Siamo felici di incontrare nuovamente su queste pagine gli Accordo Dei Contrari, band di Bologna che ci sta regalando davvero tante soddisfazioni con i suoi due album in studio e anche dal vivo, attraverso tutta una serie di concerti che stanno tenendo in questo periodo, spesso affiancati da un grande del Canterbury sound quale Richard Sinclair. Se vi è capitato di leggere Arlequins sicuramente avrete già tastato con mano l’entusiasmo che ha accompagnato l’uscita dell’esordio “Kinesis” del 2007 e del nuovo “Kublai”. Sicuramente questa è una band vitale, in continua crescita, che merita tutta la nostra attenzione e spero che questa breve chiacchierata con Giovanni Parmeggiani (tastiere) stimoli molto la vostra curiosità.

Sono passati quattro anni dal vostro debutto discografico che ha avuto buone reazioni da parte della critica e del pubblico. Come mai ci avete fatto aspettare così tanto prima di pubblicare un nuovo lavoro? Cosa è successo nel frattempo?

Dal giugno del 2006 (incisione di “Kinesis”) è successo un po’ di tutto. Il quartetto elettrico è divenuto una formazione stabile; io (Giovanni, tastiere) ho continuato a comporre parecchio materiale, e del suo ci ha messo anche Marco (chitarra); Daniele (basso) ha trovato contatti per concerti in Italia e all’estero (una circostanza questa sicuramente esaltante che ha contribuito non poco alla crescita generale del gruppo). La volontà di tornare rapidamente in sala di incisione era già forte un anno dopo “Kinesis”, ricordo distintamente, a questo proposito, il gioioso incalzare di Cristian (batteria), ma il tempo, complice anche l’impegno lavorativo di ciascuno di noi, è corso via veloce. Così ci siamo ritrovati, dopo tre anni di prove non sempre continue, con un repertorio troppo vasto per un solo album e con l’interrogativo – tanto ovvio quanto imbarazzante – di dover scegliere. Non per pigrizia, come vedi, ma per curiosità, meticolosità nelle scelte e ricerca di novità espressive Accordo dei Contrari ha aspettato quattro anni per farsi sentire.
“Kublai” è il frutto di una selezione. Ricordo benissimo quando io e i ragazzi ragionammo insieme su quali brani incidere subito e quali rimandare a un possibile terzo album. Credo che un album di musica debba essere come un libro: ciascuna delle sue parti deve avere un senso proprio, e poi un senso in ragione del brano precedente e di quello susseguente, da cui il senso aggiuntivo, generale, dell’intero libro come totalità anche a prescindere dalle sue parti. La scelta è delicata e va fatta in modo ponderato. E così è stato.

* _ISTRUZIONI DELL'ESERCIZIO_:
a: Nell'estratto scelto, quale strumento suona Giovanni Parmeggiani?
b: Riporta il passo dell'estratto scelto che comincia con "Sono passati quattro" e prosegue fino a "successo nel frattempo?".

* _ELENCO DEI DATI_:
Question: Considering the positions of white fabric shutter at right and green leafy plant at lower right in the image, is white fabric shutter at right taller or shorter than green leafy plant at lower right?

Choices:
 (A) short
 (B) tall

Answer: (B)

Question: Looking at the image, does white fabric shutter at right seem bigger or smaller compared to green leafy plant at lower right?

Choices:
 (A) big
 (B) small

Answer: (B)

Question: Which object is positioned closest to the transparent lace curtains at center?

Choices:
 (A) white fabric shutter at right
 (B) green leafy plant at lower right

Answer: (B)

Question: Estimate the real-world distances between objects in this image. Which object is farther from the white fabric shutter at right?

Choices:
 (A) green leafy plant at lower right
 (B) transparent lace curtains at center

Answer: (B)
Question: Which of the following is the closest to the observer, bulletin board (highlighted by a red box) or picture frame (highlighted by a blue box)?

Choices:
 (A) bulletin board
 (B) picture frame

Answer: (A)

* * *

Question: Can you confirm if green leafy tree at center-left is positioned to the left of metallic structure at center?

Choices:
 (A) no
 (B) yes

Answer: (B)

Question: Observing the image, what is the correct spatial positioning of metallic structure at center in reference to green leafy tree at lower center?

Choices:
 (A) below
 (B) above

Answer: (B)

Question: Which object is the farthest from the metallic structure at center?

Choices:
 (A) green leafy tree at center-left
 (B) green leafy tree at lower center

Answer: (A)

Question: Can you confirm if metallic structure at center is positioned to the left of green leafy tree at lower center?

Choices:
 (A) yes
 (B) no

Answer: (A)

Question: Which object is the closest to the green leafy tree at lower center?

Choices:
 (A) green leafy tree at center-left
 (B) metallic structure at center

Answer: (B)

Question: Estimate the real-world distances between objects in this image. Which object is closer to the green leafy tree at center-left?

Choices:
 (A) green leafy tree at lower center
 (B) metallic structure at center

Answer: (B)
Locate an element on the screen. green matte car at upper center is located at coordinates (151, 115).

---

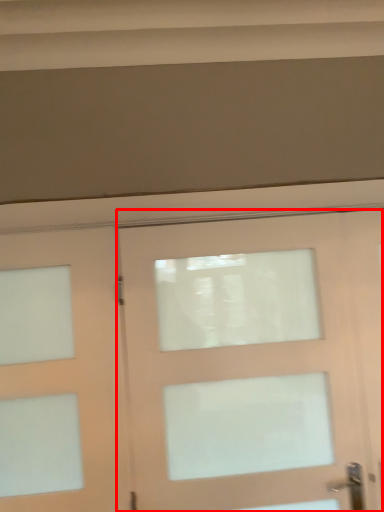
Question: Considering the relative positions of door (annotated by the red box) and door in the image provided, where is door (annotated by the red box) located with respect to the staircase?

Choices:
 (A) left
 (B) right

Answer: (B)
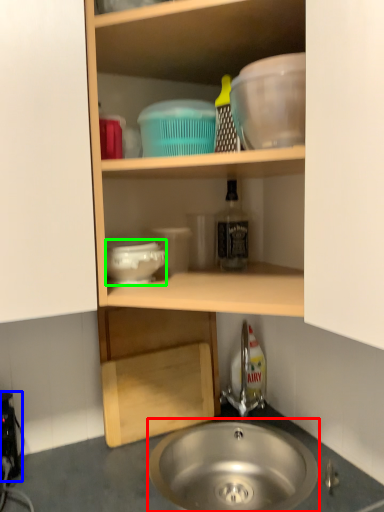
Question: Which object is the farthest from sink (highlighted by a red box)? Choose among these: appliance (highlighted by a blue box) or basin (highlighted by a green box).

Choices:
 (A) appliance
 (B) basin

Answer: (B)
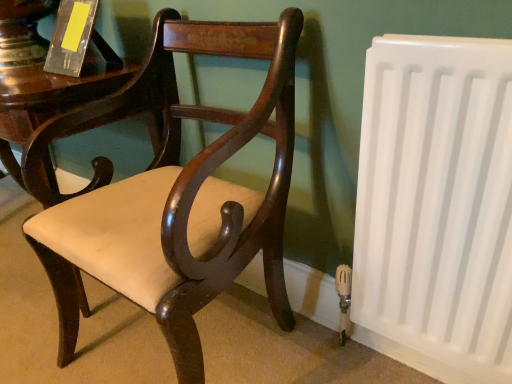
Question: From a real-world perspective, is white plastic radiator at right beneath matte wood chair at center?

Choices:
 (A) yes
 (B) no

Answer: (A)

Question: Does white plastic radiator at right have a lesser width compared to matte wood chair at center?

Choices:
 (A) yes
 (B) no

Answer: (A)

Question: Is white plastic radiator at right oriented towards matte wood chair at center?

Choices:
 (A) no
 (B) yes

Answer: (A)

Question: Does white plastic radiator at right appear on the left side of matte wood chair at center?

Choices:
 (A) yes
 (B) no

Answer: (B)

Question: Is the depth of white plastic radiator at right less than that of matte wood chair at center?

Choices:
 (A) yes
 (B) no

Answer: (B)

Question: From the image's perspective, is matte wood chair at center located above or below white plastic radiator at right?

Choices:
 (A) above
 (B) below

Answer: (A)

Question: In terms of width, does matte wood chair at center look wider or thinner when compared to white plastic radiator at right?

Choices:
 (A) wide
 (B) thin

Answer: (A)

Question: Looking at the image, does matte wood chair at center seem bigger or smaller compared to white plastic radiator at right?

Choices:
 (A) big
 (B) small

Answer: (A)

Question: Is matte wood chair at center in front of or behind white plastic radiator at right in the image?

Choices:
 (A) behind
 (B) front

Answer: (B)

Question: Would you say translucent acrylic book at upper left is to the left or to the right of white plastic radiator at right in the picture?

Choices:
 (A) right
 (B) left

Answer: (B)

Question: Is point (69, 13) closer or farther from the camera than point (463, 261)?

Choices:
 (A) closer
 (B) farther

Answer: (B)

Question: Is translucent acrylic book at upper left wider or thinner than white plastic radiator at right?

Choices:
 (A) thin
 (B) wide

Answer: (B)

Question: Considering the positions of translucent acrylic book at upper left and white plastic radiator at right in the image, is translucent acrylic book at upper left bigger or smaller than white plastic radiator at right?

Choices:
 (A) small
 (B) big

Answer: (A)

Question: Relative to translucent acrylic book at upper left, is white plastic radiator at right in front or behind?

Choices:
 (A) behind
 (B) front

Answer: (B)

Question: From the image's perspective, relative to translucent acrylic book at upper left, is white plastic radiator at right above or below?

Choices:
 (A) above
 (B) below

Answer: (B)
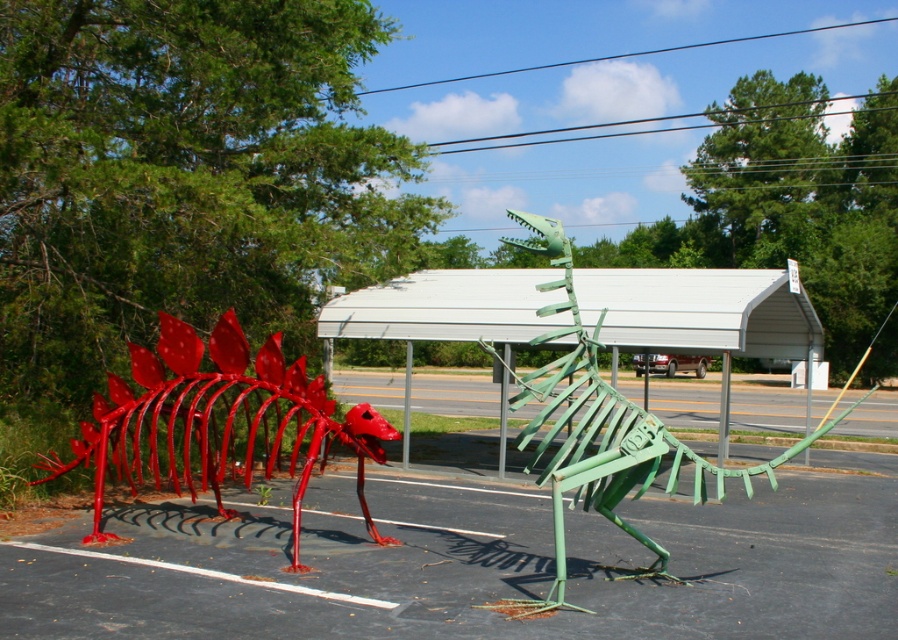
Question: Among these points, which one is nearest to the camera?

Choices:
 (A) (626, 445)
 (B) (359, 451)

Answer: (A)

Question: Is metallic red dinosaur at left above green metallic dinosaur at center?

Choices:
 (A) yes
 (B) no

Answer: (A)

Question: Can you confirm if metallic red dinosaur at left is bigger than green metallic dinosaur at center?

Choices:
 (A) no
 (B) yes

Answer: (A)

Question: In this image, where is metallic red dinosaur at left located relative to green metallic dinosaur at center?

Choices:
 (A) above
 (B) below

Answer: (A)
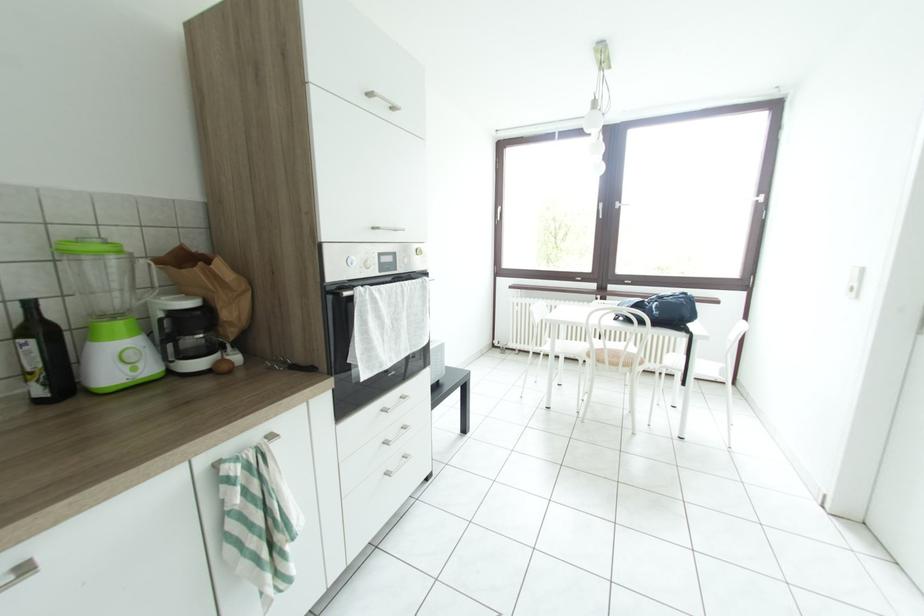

* _SOLUZIONI_:
a: Le tastiere.

b:
Sono passati quattro anni dal vostro debutto discografico che ha avuto buone reazioni da parte della critica e del pubblico. Come mai ci avete fatto aspettare così tanto prima di pubblicare un nuovo lavoro? Cosa è successo nel frattempo?